• TEXT SHOWN
————

[HECnet] Thousands of DECnet errors on Tops-20

Mon Jan 18 09:39:35 PST 2021

No, 1478 doesn't make any sense.

Looking at my code, I use a local buffer size on Ethernet of 591.  But then I track what buffer sizes are reported by the router neighbors in their hello messages, and limit the routing message size to the smallest of all these numbers.

Then I noticed I subtract 16 from that when calculating the size of the update messages.  Why that is I don't remember.  

So in any case, 1478 should never be a routing protocol message size coming out of PyDECnet.

I'd like to see messages traces.  A trace level log from A2RTR would do the job.  Somthing is very strange here.

	paul

> On Jan 18, 2021, at 1:54 AM, Johnny Billquist <bqt at softjar.se> wrote:
> 
> Thomas, this is pretty much exactly what I expected (and I suspect Paul expected as well).
> 
> The level 1 routing messages are (as we said) the ones that can grow big. And the advertised length are not used by the other side to limit what they send. It essentially hints how large messages you send.
> 
> And Paul also noted that on ethernet the Python code is using larger buffer size (essentially the size an ethernet frame can be) instead of putting any lower limit on it. While this is perfectly legal from a protocol point of view, both TOPS-20 and VMS, it would seem, can't really control the size of the low layer buffer, and therefore fails if you use large packets without also having a large DECnet segment buffer size.
> 
> So Paul's PyDECnet works the same as I have managed to have RSX work here. And you get the same problem towards some OSes.
> 
> The obvious, and easy fix is to just lower the buffer size used over ethernet to more closely match what the DECnet segment buffer size is.
> 
> The sad thing with that is that, at least for RSX, it means you run the risk of hanging the ethernet when running TCP/IP. The best would be if all OSes could separate the two buffer sizes properly.
> But I just realized that I might just hack RSX DECnet here, to not use the large buffer size for the link messages... Hmm... Gotta look into this.
> 
> Meanwhile, the fix that Paul already mentioned that he has prepared and ready should fix this for you.
> 
> Alternatively, if you change that 1504-%RTEHS to instead actually say something like 1500, or 1504, you should probably also be good. (My guess would be 1500.)
> 
>  Johnny
> 
> On 2021-01-18 04:45, Thomas DeBellis wrote:
>> I think I may have finally gotten to the bottom of this.  It's a level 1 routing message that I'm getting from 2.1023 (A2RTR) that does not appear to be respecting lengths, viz:
>> *22:04:30*.749823 aa:00:04:00:ff:0b > ab:00:00:03:00:00, ethertype DN (0x6003), length *1478*: lev-1-routing src 2.1023 {ids 0-726 cost 0 hops 0
>> This is two (2) bytes over the maximum that Tops-20 can accept.

————

• DIRECTION 1
Please reproduce the passage of the DECnet errors thread from "No, 1478 doesn't" up to and including "very strange here.".
• DIRECTION 2
In the DECnet errors thread, what local buffer size does Paul's code use on Ethernet?

• ITEMS
————

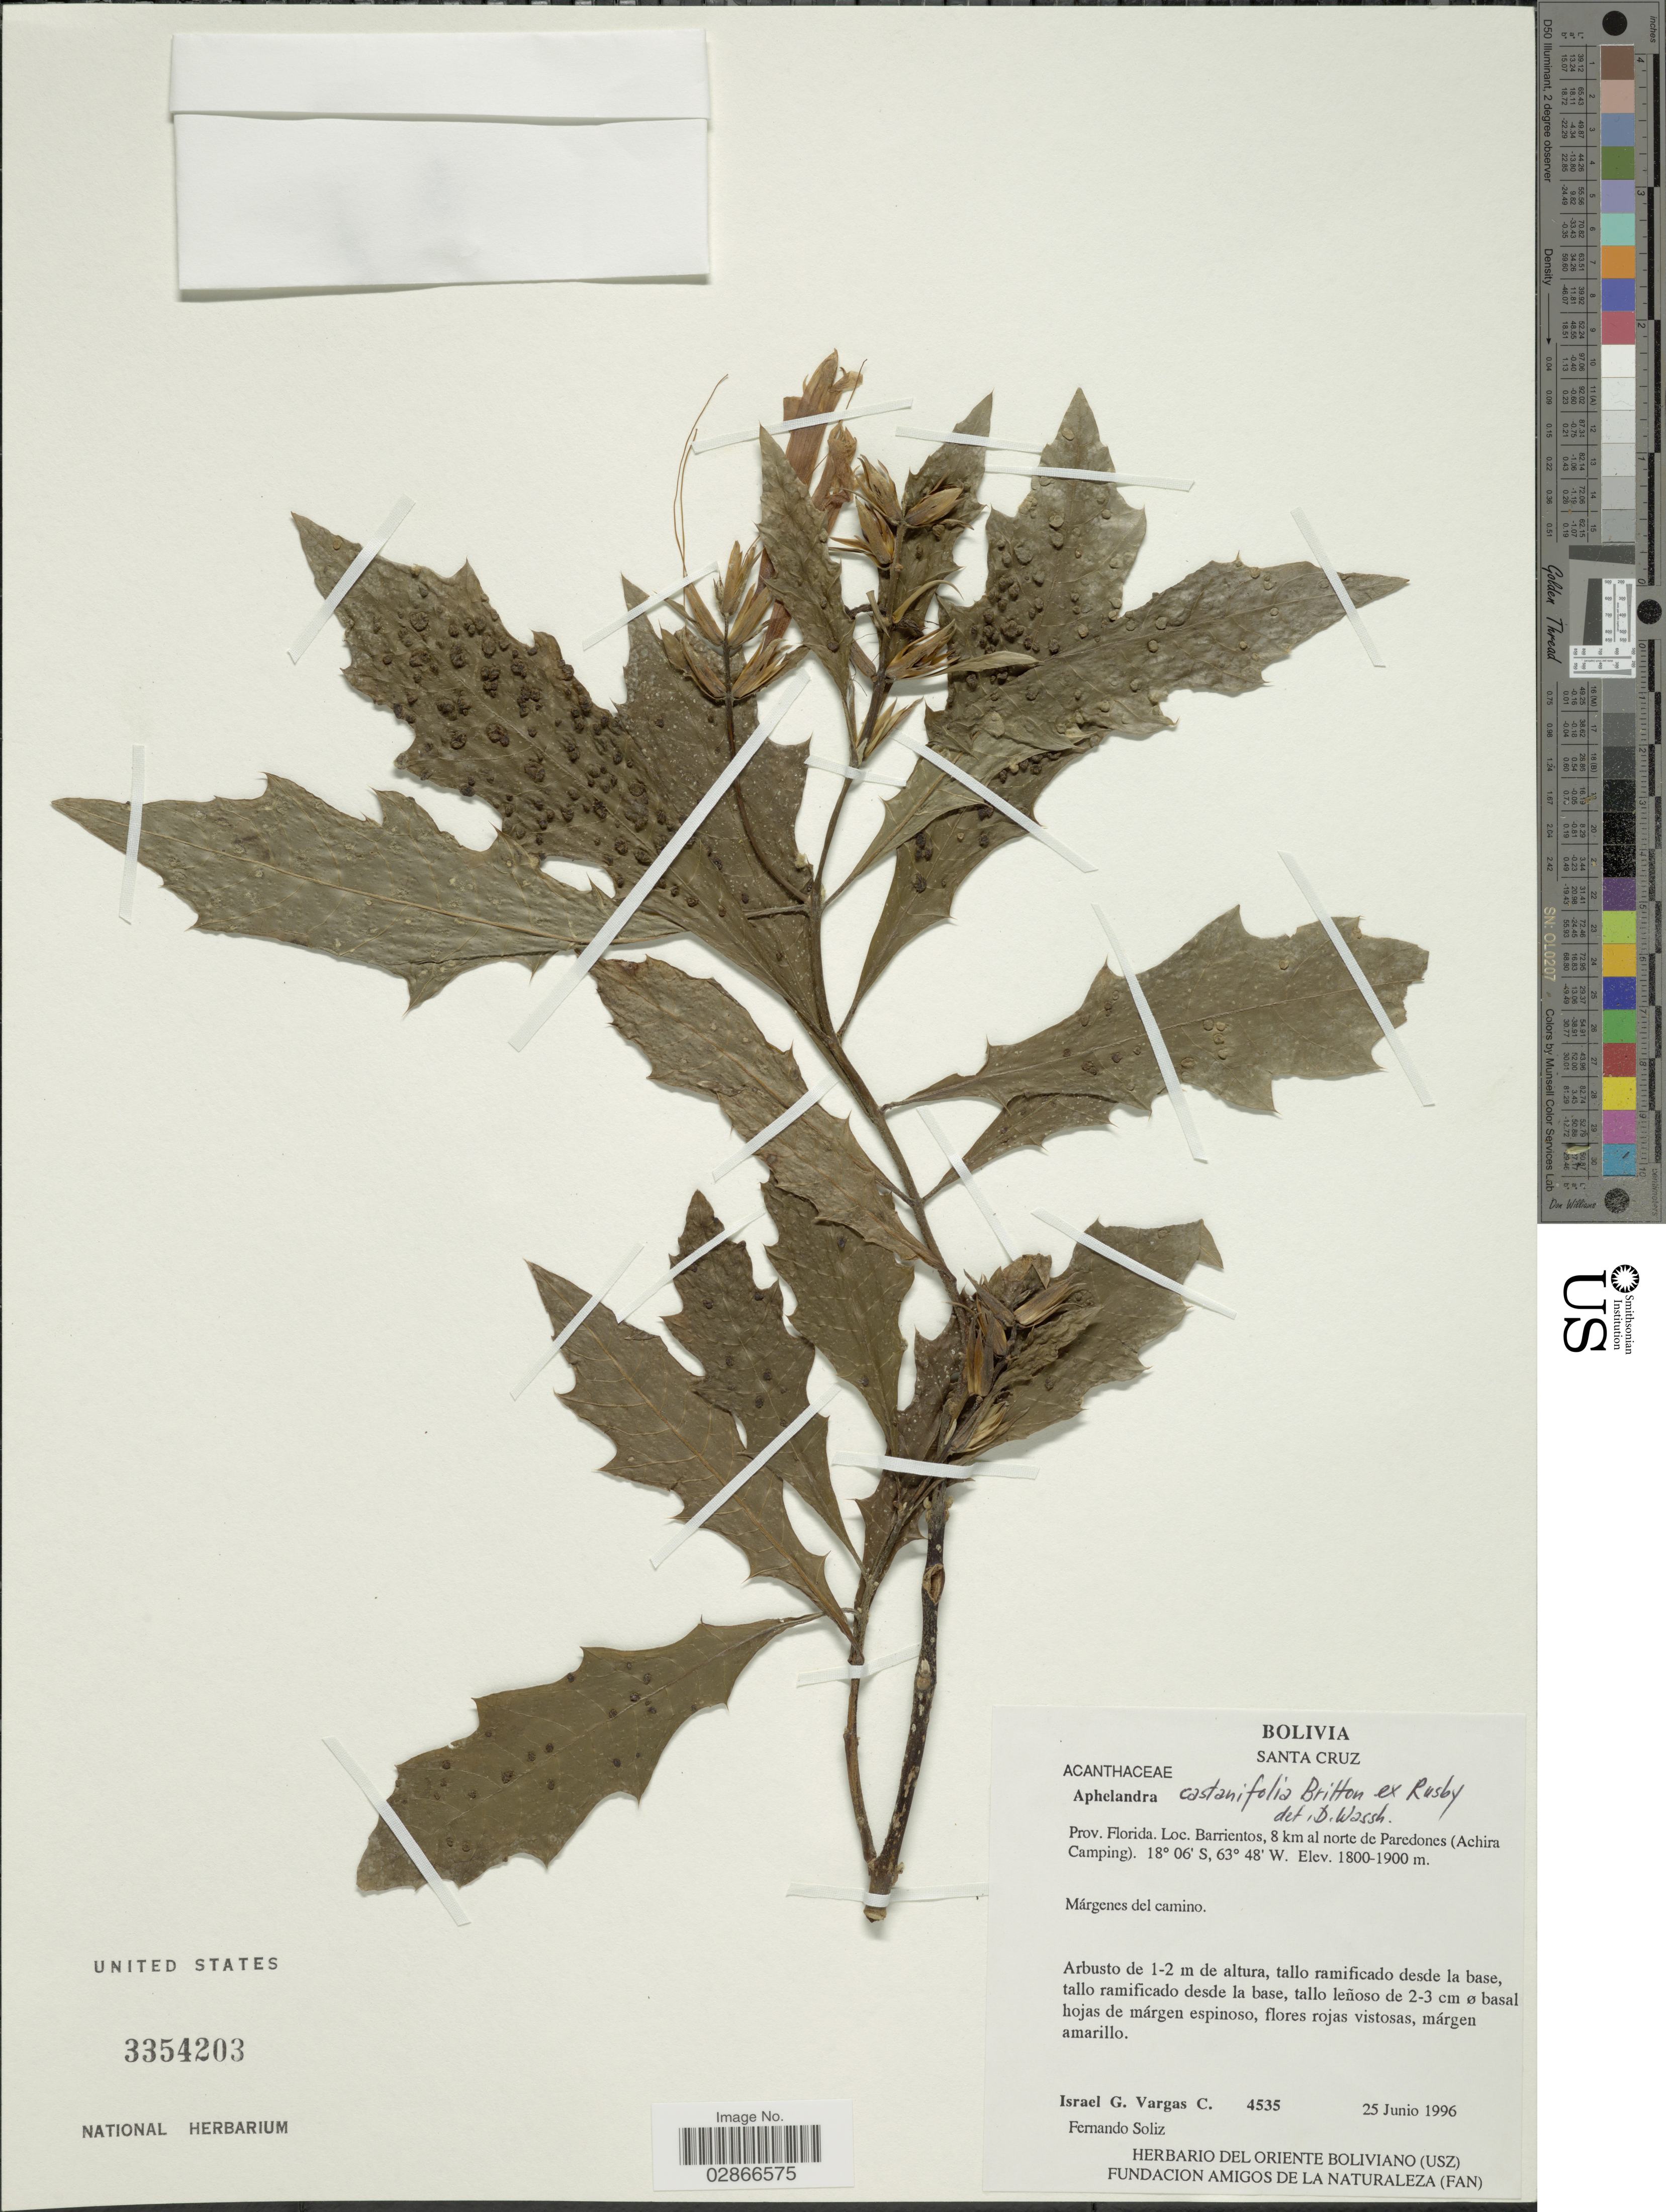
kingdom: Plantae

————

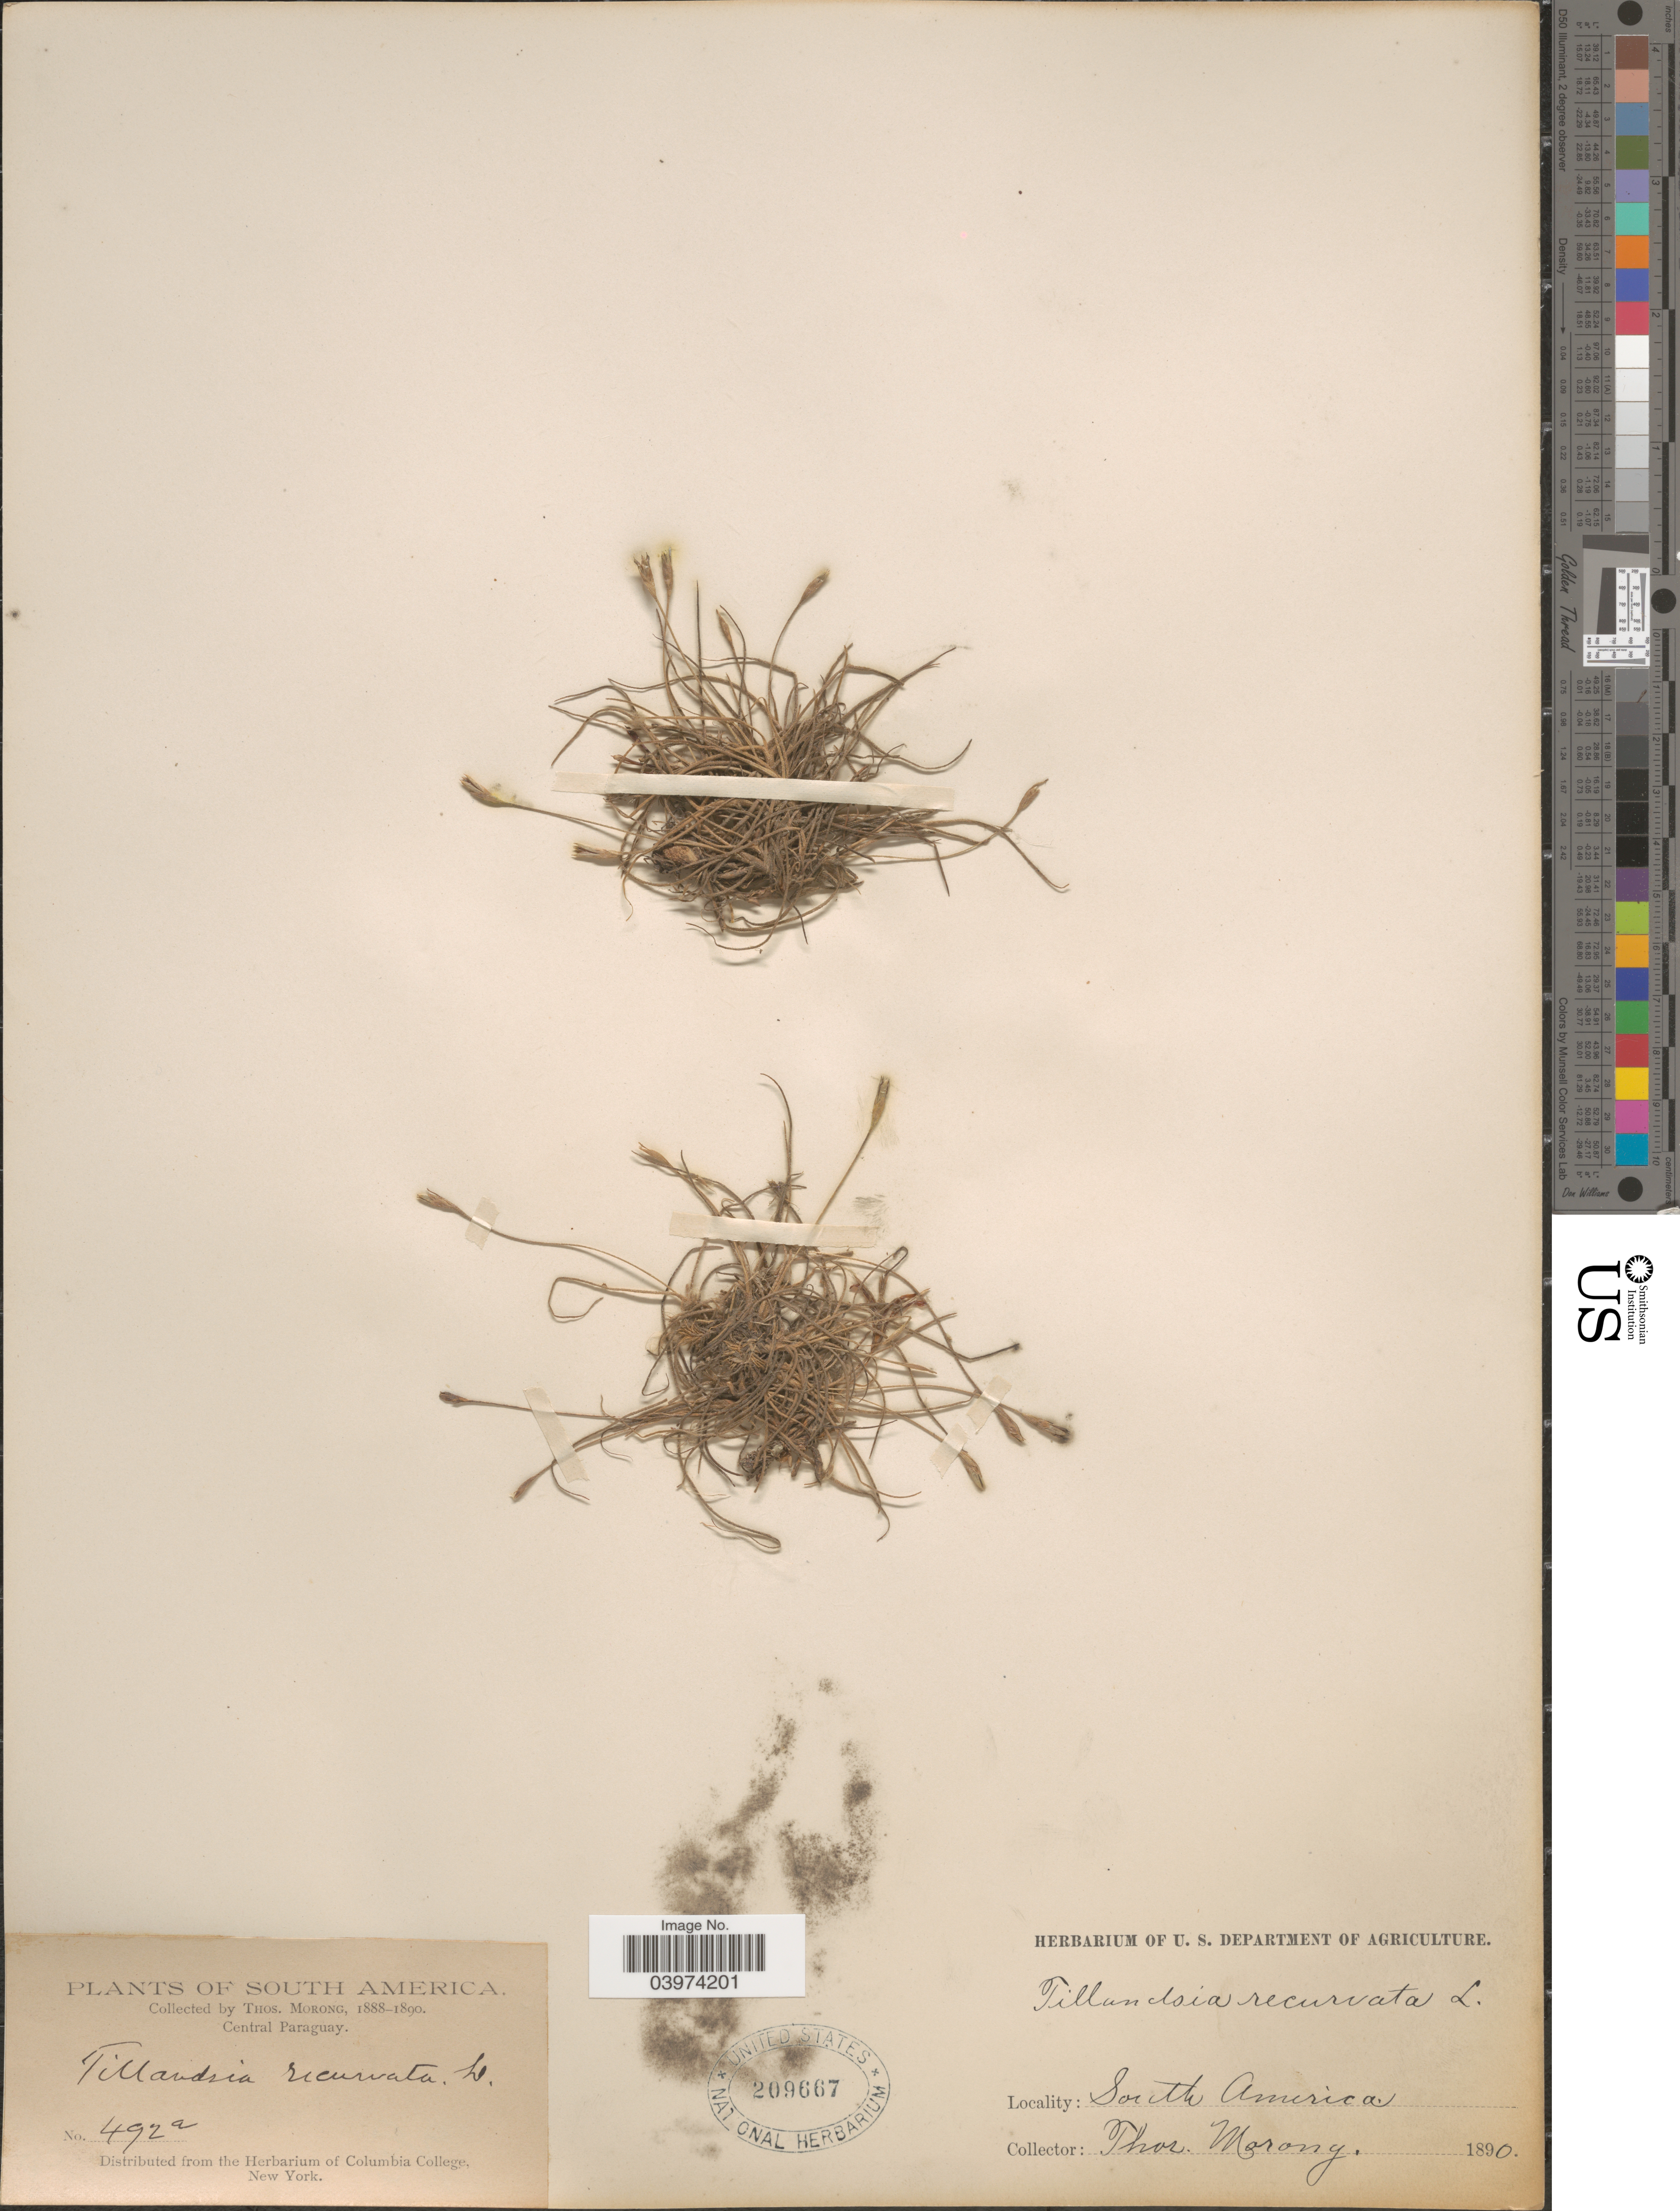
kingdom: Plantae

————

• WORKED SOLUTION 1
No, 1478 doesn't make any sense.

Looking at my code, I use a local buffer size on Ethernet of 591.  But then I track what buffer sizes are reported by the router neighbors in their hello messages, and limit the routing message size to the smallest of all these numbers.

Then I noticed I subtract 16 from that when calculating the size of the update messages.  Why that is I don't remember.  

So in any case, 1478 should never be a routing protocol message size coming out of PyDECnet.

I'd like to see messages traces.  A trace level log from A2RTR would do the job.  Somthing is very strange here.

• WORKED SOLUTION 2
591